**WHAT YOU NEED TO DO**
Give every line of text in the entries below as a JSON list of strings, one string per line, with blank lines omitted. Leave the pictures out of your answer.

(Saved entries)
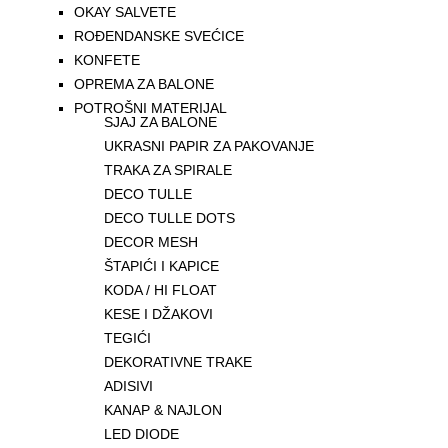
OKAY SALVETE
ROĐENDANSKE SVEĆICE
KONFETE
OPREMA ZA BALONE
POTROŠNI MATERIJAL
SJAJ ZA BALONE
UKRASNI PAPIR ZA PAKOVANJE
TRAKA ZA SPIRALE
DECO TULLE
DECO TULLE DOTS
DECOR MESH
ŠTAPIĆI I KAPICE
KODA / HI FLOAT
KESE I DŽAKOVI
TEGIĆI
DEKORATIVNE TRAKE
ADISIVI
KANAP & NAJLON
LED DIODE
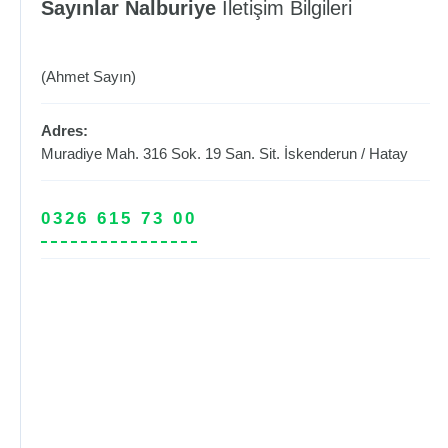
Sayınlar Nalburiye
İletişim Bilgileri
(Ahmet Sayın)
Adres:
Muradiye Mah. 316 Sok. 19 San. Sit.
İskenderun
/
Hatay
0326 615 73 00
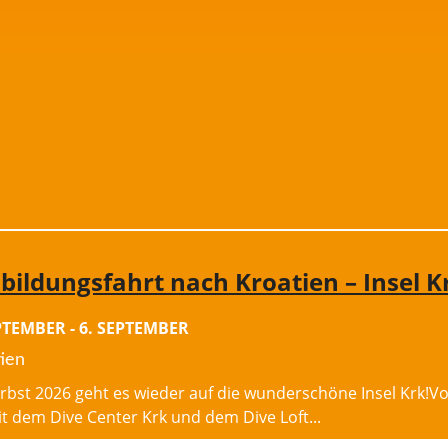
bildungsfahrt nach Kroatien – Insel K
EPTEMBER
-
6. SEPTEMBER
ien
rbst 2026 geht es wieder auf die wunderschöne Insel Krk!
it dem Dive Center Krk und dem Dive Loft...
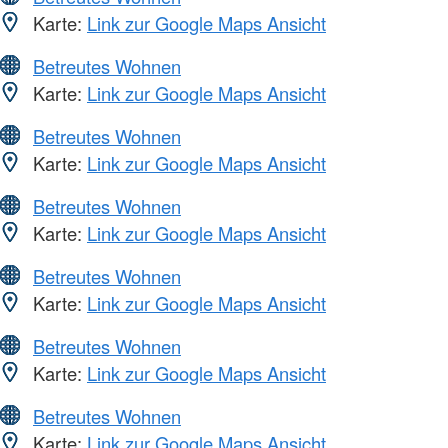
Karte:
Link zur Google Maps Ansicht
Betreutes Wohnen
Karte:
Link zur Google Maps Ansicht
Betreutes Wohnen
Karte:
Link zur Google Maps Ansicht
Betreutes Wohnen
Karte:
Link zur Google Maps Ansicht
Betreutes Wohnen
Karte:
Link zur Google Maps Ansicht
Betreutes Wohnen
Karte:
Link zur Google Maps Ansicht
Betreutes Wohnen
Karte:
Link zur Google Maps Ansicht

**SOLUTION TO THIS TASK**
[
  "OKAY SALVETE",
  "ROĐENDANSKE SVEĆICE",
  "KONFETE",
  "OPREMA ZA BALONE",
  "POTROŠNI MATERIJAL",
  "SJAJ ZA BALONE",
  "UKRASNI PAPIR ZA PAKOVANJE",
  "TRAKA ZA SPIRALE",
  "DECO TULLE",
  "DECO TULLE DOTS",
  "DECOR MESH",
  "ŠTAPIĆI I KAPICE",
  "KODA / HI FLOAT",
  "KESE I DŽAKOVI",
  "TEGIĆI",
  "DEKORATIVNE TRAKE",
  "ADISIVI",
  "KANAP & NAJLON",
  "LED DIODE",
  "Sayınlar Nalburiye",
  "İletişim Bilgileri",
  "(Ahmet Sayın)",
  "Adres:",
  "Muradiye Mah. 316 Sok. 19 San. Sit.",
  "İskenderun",
  "/",
  "Hatay",
  "0326 615 73 00",
  "bildungsfahrt nach Kroatien – Insel K",
  "EPTEMBER",
  "-",
  "6. SEPTEMBER",
  "ien",
  "rbst 2026 geht es wieder auf die wunderschöne Insel Krk!",
  "it dem Dive Center Krk und dem Dive Loft...",
  "Karte:",
  "Link zur Google Maps Ansicht",
  "Betreutes Wohnen",
  "Karte:",
  "Link zur Google Maps Ansicht",
  "Betreutes Wohnen",
  "Karte:",
  "Link zur Google Maps Ansicht",
  "Betreutes Wohnen",
  "Karte:",
  "Link zur Google Maps Ansicht",
  "Betreutes Wohnen",
  "Karte:",
  "Link zur Google Maps Ansicht",
  "Betreutes Wohnen",
  "Karte:",
  "Link zur Google Maps Ansicht",
  "Betreutes Wohnen",
  "Karte:",
  "Link zur Google Maps Ansicht"
]